**Ketentuan Latihan**:
a - Dalam kutipan tentang interpretasi sejarah, di antara tahap apa kedudukan interpretasi berada?
b - Sebutkan kelima jenis interpretasi menurut pembagian Gilbert J. Garraghan dalam kutipan tentang interpretasi sejarah.
c - Teruskan kutipan tentang interpretasi sejarah, dimulai setelah kalimat terakhir yang ditampilkan.

------ Kutipan yang Disediakan

Rabu, 11 April 2012

Metode Sejarah tahap Interpretasi - Menurut Gilbert J. Garraghan


Metode Sejarah
Interpretasi

Disusun Oleh:
Fadhil Nugroho Adi
13030110130054
                                                                            
Untuk menghasilkan kisah sejarah atau yang lazim disebut historiografi, fakta yang telah dikumpulkan melalui proses heuristik dan dipilah berdasar otentisitas dan kredibilitasnya harus diinterpretasikan terlebih dahulu. Interpretasi atau tafsir sebenarnya sangat bersifat individual, dalam kata lain, siapa saja bisa menafsirkan sumber sejarah tersebut. Perbedaan interpretasi terjadi karena adanya perbedaan latar belakang, pengaruh, motivasi, pola pikir, dan lain sebagainya yang memengaruhi interpretasinya.
Memang benar jika kedudukan interpretasi ada di antara verifikasi dan eksposisi. Subjektivitas pun menjadi hak sejarawan. Akan tetapi tidak berarti sejarawan dapat melakukan interpretasi sekehendaknya sendiri. Sejarawan tetap harus berjalan di bawah naungan kaidah-kaidah metodologi sejarah sehingga subjektivitas dapat dieliminasi.
Dalam tahap interpretasi, Gilbert J. Garraghan membagi interpretasi ke dalam lima jenis, yakni interpetasi verbal, interpretasi teknis, interpretasi logis, interpretasi psikologis, dan interpretasi faktual. Berikut akan penulis paparkan masing-masing definisi serta sampel dari kelima jenis interpretasi tersebut.

------------
------ Data yang Disediakan

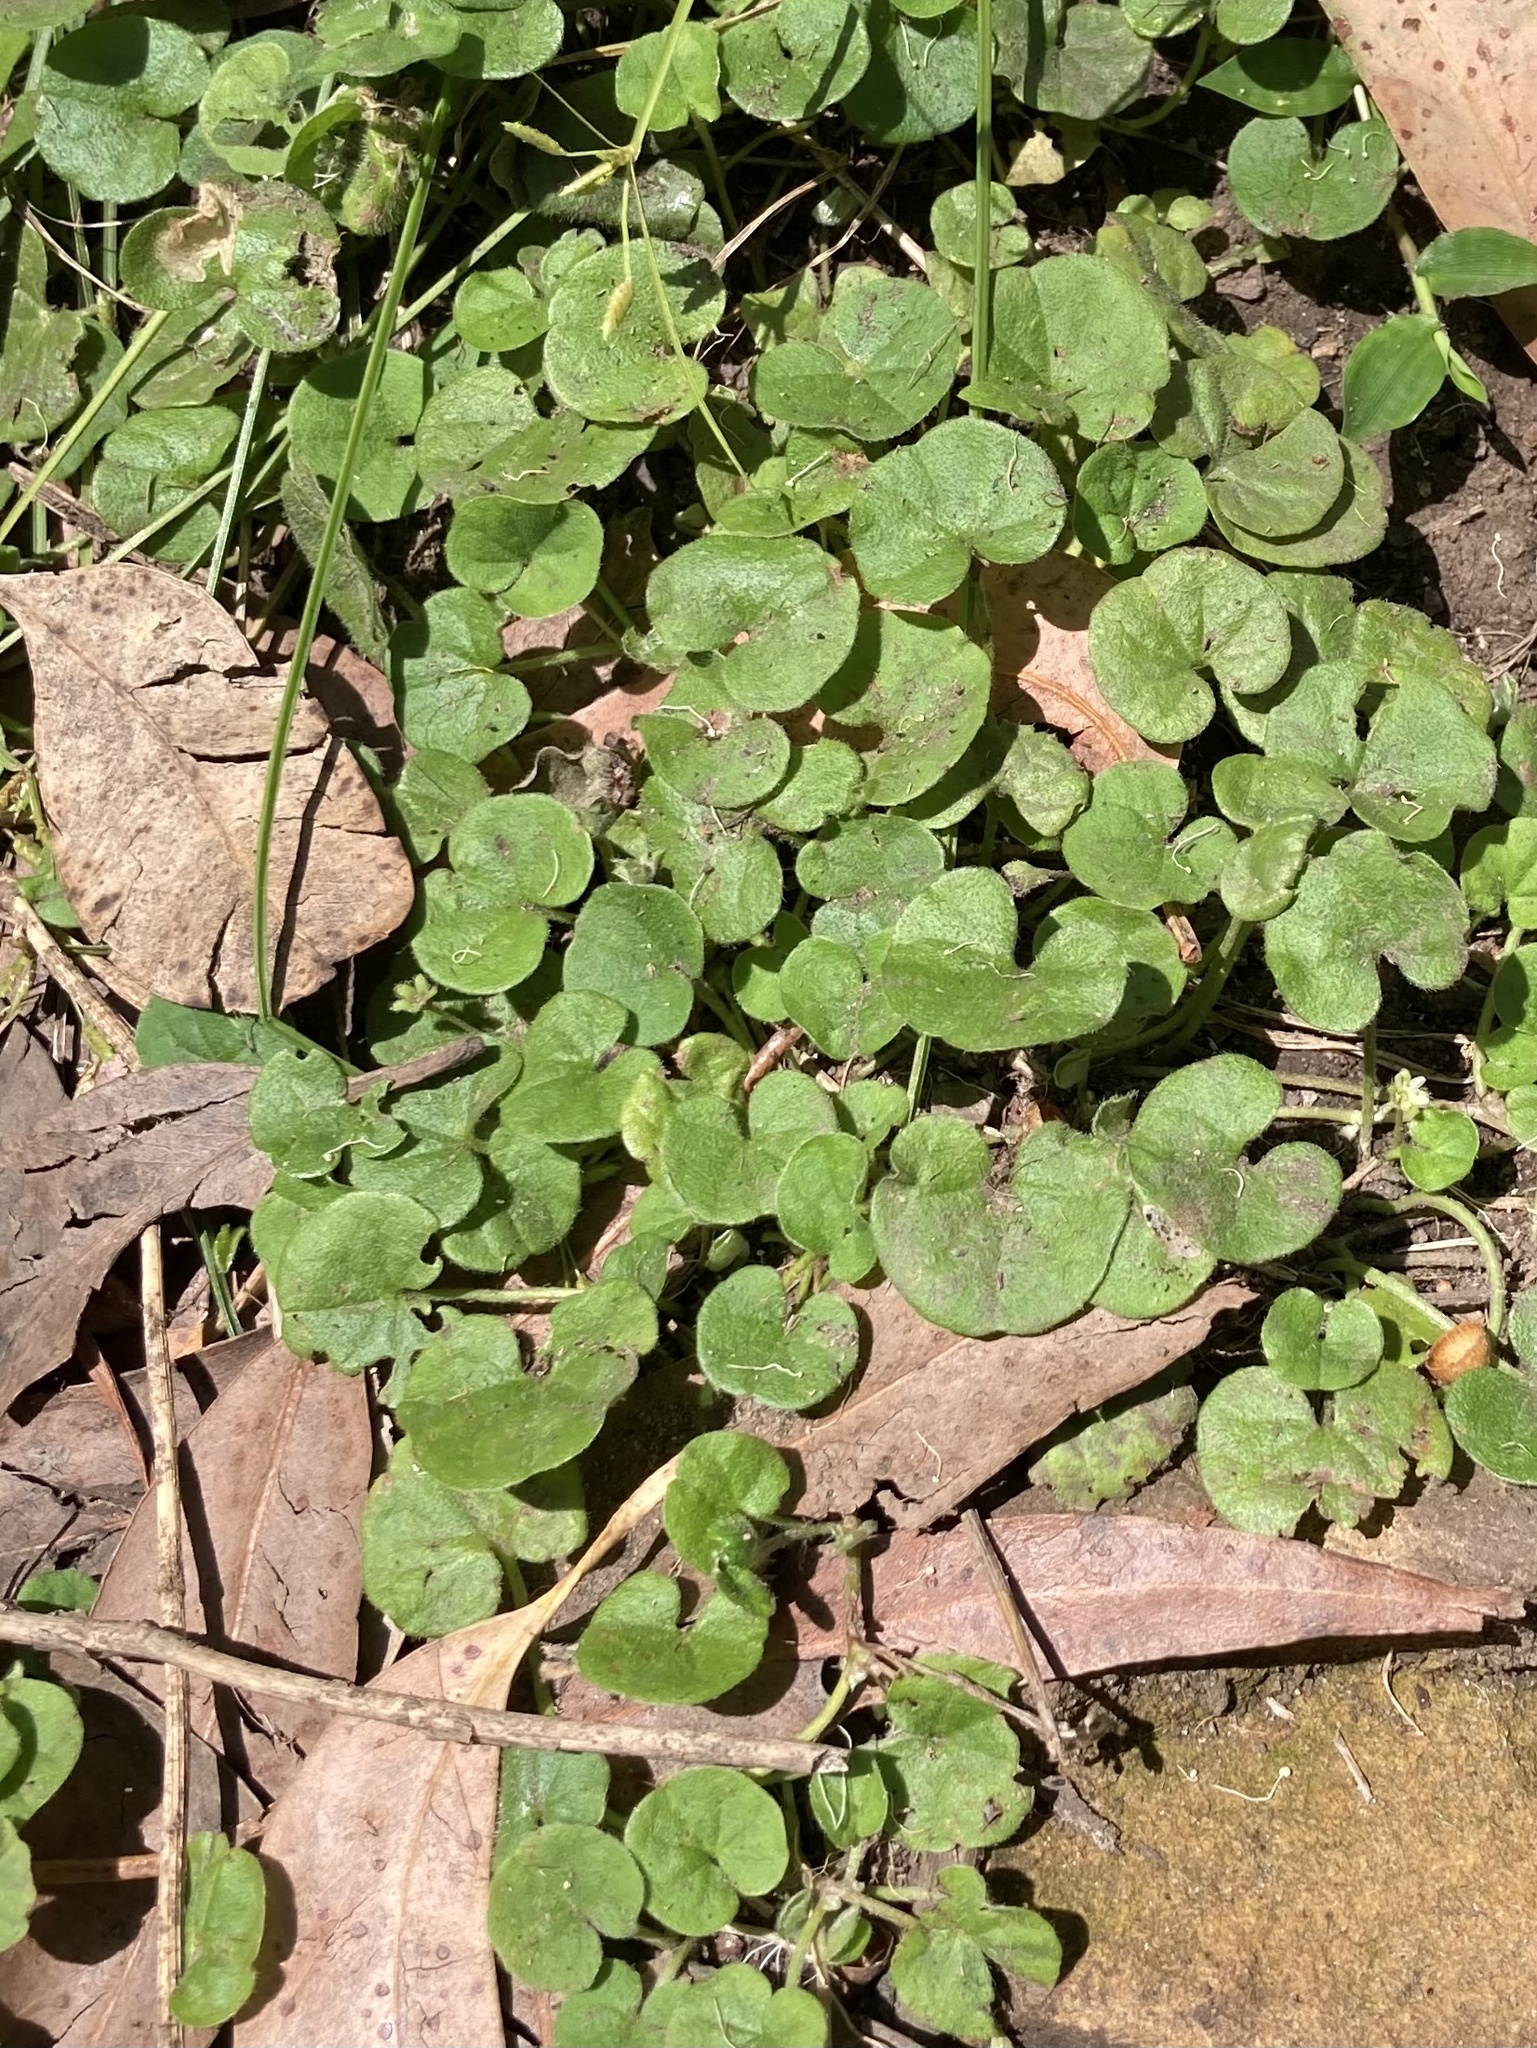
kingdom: Plantae
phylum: Tracheophyta
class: Magnoliopsida
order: Solanales
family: Convolvulaceae
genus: Dichondra
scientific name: Dichondra repens
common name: Kidneyweed
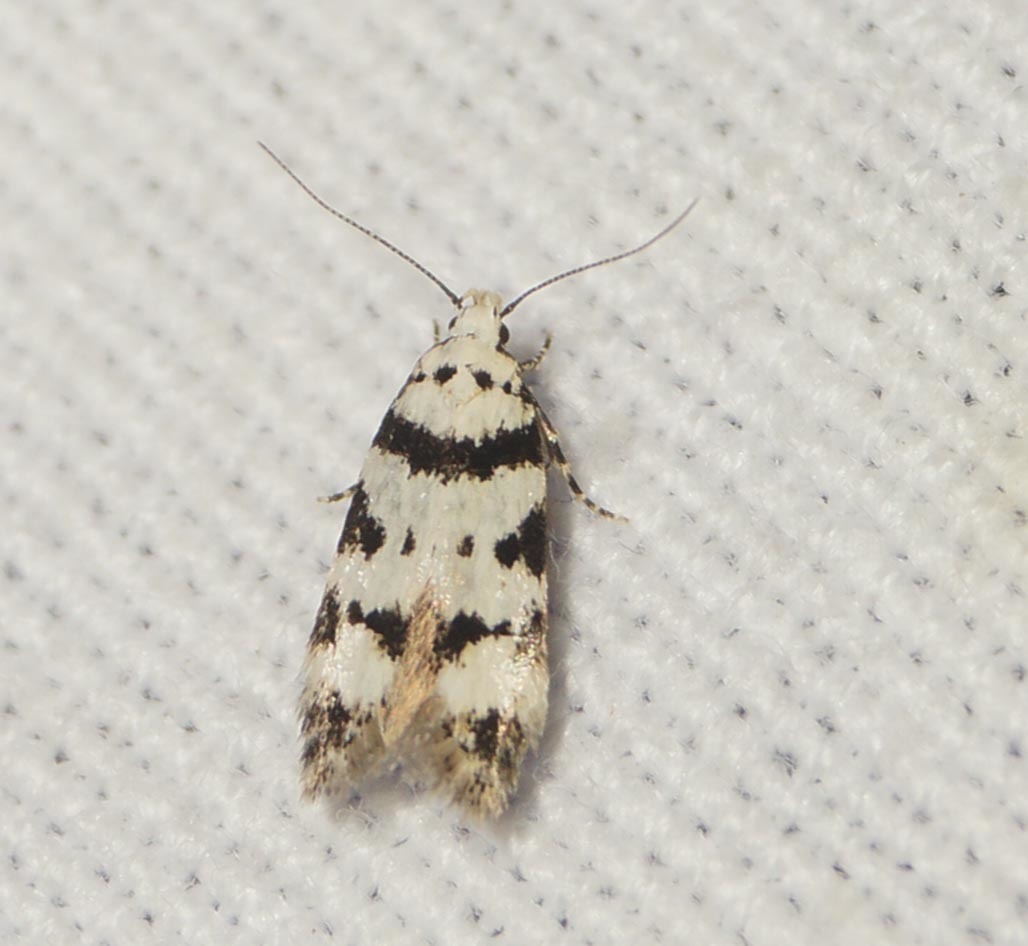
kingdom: Animalia
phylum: Arthropoda
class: Insecta
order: Lepidoptera
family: Gelechiidae
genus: Pseudotelphusa
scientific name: Pseudotelphusa scalella
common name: Black-spotted groundling
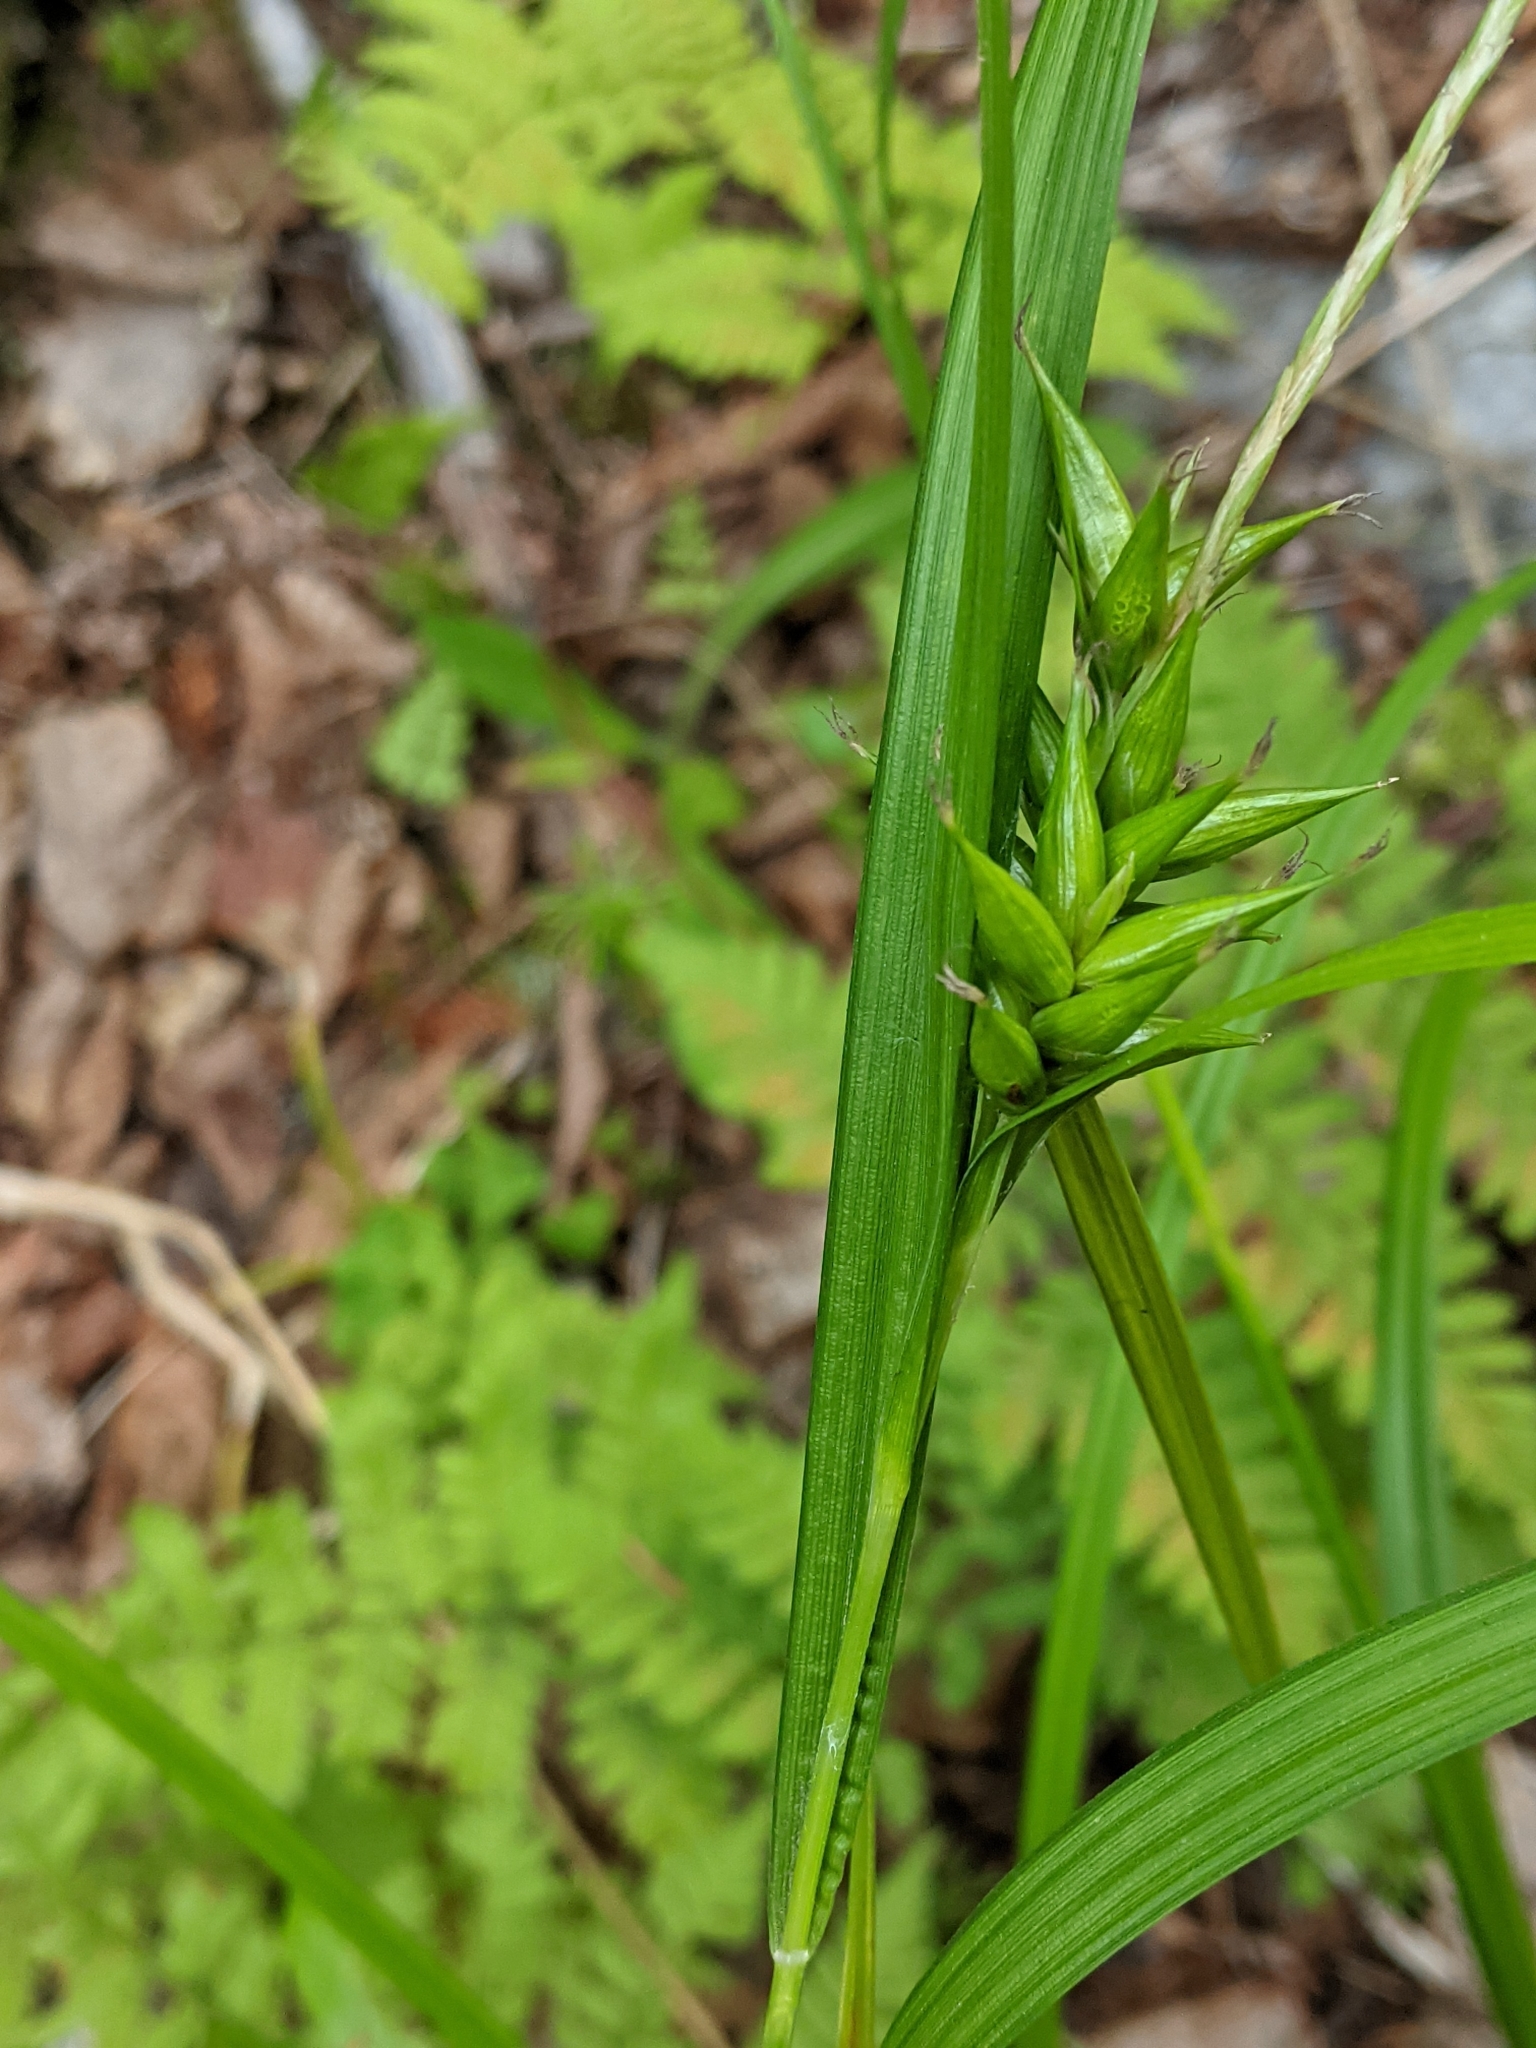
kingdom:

------------

**Hasil Tiap Tugas**:
a - Kedudukan interpretasi berada di antara verifikasi dan eksposisi.

b - Verbal, teknis, logis, psikologis, dan faktual.

c -
1.        Interpretasi Verbal
Interpretasi verbal merupakan langkah penafsiran kata-kata yang diambil secara individual atau kelompok dalam sumber sejarah. Interpretasi verbal mencakup lima aspek yakni:
a.       Bahasa
Aspek bahasa memiliki fungsi untuk menjelaskan makna kata-kata dan kalimat-kalimat guna mengambil ide-ide dalam dokumen tertulis. Contoh kasus dalam penginterpretasian bahasa adalah kesukaran yang dihadapi para peneliti sejarawan Abad Tengah yang tidak mampu membaca tulisan dari bahasa latin-klasik atau dari bahasa latin jenis lain. Hal yang sama juga dapat terjadi ketika para ahli filologi mengalih-aksarakan serat Panitibaya yang diusahakan sesuai dengan bunyi naskah aslinya baris demi baris agar mudah diperbandingkan dengan teks aslinya. Penerjemahan kata demi kata pun tidak mungkin dilakukan karena struktur kalimat berbahasa Jawa yang berbentuk tembang tidak seiring dengan struktur bahasa Indonesia. Apabila serat tersebut diterjemahkan sesuai dengan urutan tiap-tiap kata dalam tiap baris, maka sering terjadi terjemahan itu hanya sebatas menjadi urutan kata-kata tanpa makna.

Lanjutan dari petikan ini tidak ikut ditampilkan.